WHAT NEEDS TO BE DONE: Transcribe each line of text in the entries below, keeping the original wording, spelling, symbols, and line order unchanged.

TASK DATA:
%%
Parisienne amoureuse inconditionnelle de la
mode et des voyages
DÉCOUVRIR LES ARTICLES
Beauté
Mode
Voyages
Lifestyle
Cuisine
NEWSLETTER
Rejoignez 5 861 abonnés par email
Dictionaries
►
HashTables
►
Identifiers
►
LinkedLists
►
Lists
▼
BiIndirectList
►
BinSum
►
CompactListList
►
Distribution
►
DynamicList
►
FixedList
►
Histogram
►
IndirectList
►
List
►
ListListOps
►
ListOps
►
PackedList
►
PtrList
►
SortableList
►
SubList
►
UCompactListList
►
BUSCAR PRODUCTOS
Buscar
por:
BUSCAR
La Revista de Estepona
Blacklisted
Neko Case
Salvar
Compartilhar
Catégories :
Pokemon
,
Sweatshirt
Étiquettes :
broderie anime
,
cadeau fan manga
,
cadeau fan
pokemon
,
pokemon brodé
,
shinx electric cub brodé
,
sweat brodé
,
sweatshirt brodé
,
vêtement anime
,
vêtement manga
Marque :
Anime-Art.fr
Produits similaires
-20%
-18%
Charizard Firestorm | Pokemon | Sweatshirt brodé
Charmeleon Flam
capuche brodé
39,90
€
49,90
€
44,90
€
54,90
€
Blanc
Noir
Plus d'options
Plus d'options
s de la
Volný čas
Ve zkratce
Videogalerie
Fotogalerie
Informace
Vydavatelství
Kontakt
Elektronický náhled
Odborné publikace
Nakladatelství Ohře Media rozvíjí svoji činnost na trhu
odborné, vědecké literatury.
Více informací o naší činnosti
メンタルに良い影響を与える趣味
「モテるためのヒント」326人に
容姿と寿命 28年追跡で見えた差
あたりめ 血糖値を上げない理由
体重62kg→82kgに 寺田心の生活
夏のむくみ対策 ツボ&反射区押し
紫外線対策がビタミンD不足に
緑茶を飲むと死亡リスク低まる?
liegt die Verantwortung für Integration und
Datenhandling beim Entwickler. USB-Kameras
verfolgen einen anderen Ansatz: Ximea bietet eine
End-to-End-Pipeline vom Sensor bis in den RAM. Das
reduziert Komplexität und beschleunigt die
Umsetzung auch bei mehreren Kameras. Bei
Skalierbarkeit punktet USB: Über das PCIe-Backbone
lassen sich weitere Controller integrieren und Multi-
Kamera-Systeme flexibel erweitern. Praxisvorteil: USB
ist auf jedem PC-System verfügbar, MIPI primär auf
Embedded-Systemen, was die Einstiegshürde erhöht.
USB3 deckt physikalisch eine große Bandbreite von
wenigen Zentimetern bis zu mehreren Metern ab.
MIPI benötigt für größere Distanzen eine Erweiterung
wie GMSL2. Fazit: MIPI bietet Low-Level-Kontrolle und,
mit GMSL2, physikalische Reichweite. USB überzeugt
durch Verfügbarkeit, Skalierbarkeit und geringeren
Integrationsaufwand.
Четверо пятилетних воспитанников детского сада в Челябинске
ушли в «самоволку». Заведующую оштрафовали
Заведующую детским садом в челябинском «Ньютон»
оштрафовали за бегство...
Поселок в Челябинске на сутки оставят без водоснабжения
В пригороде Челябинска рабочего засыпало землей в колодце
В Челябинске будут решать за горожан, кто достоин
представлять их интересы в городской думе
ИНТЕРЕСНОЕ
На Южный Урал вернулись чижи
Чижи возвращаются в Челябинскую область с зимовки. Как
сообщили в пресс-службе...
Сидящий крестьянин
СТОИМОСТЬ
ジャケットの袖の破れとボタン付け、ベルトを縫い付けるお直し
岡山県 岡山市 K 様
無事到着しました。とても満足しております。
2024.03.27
%%
SOLVED EXERCISE:
Parisienne amoureuse inconditionnelle de la
mode et des voyages
DÉCOUVRIR LES ARTICLES
Beauté
Mode
Voyages
Lifestyle
Cuisine
NEWSLETTER
Rejoignez 5 861 abonnés par email
Dictionaries
►
HashTables
►
Identifiers
►
LinkedLists
►
Lists
▼
BiIndirectList
►
BinSum
►
CompactListList
►
Distribution
►
DynamicList
►
FixedList
►
Histogram
►
IndirectList
►
List
►
ListListOps
►
ListOps
►
PackedList
►
PtrList
►
SortableList
►
SubList
►
UCompactListList
►
BUSCAR PRODUCTOS
Buscar
por:
BUSCAR
La Revista de Estepona
Blacklisted
Neko Case
Salvar
Compartilhar
Catégories :
Pokemon
,
Sweatshirt
Étiquettes :
broderie anime
,
cadeau fan manga
,
cadeau fan
pokemon
,
pokemon brodé
,
shinx electric cub brodé
,
sweat brodé
,
sweatshirt brodé
,
vêtement anime
,
vêtement manga
Marque :
Anime-Art.fr
Produits similaires
-20%
-18%
Charizard Firestorm | Pokemon | Sweatshirt brodé
Charmeleon Flam
capuche brodé
39,90
€
49,90
€
44,90
€
54,90
€
Blanc
Noir
Plus d'options
Plus d'options
s de la
Volný čas
Ve zkratce
Videogalerie
Fotogalerie
Informace
Vydavatelství
Kontakt
Elektronický náhled
Odborné publikace
Nakladatelství Ohře Media rozvíjí svoji činnost na trhu
odborné, vědecké literatury.
Více informací o naší činnosti
メンタルに良い影響を与える趣味
「モテるためのヒント」326人に
容姿と寿命 28年追跡で見えた差
あたりめ 血糖値を上げない理由
体重62kg→82kgに 寺田心の生活
夏のむくみ対策 ツボ&反射区押し
紫外線対策がビタミンD不足に
緑茶を飲むと死亡リスク低まる?
liegt die Verantwortung für Integration und
Datenhandling beim Entwickler. USB-Kameras
verfolgen einen anderen Ansatz: Ximea bietet eine
End-to-End-Pipeline vom Sensor bis in den RAM. Das
reduziert Komplexität und beschleunigt die
Umsetzung auch bei mehreren Kameras. Bei
Skalierbarkeit punktet USB: Über das PCIe-Backbone
lassen sich weitere Controller integrieren und Multi-
Kamera-Systeme flexibel erweitern. Praxisvorteil: USB
ist auf jedem PC-System verfügbar, MIPI primär auf
Embedded-Systemen, was die Einstiegshürde erhöht.
USB3 deckt physikalisch eine große Bandbreite von
wenigen Zentimetern bis zu mehreren Metern ab.
MIPI benötigt für größere Distanzen eine Erweiterung
wie GMSL2. Fazit: MIPI bietet Low-Level-Kontrolle und,
mit GMSL2, physikalische Reichweite. USB überzeugt
durch Verfügbarkeit, Skalierbarkeit und geringeren
Integrationsaufwand.
Четверо пятилетних воспитанников детского сада в Челябинске
ушли в «самоволку». Заведующую оштрафовали
Заведующую детским садом в челябинском «Ньютон»
оштрафовали за бегство...
Поселок в Челябинске на сутки оставят без водоснабжения
В пригороде Челябинска рабочего засыпало землей в колодце
В Челябинске будут решать за горожан, кто достоин
представлять их интересы в городской думе
ИНТЕРЕСНОЕ
На Южный Урал вернулись чижи
Чижи возвращаются в Челябинскую область с зимовки. Как
сообщили в пресс-службе...
Сидящий крестьянин
СТОИМОСТЬ
ジャケットの袖の破れとボタン付け、ベルトを縫い付けるお直し
岡山県 岡山市 K 様
無事到着しました。とても満足しております。
2024.03.27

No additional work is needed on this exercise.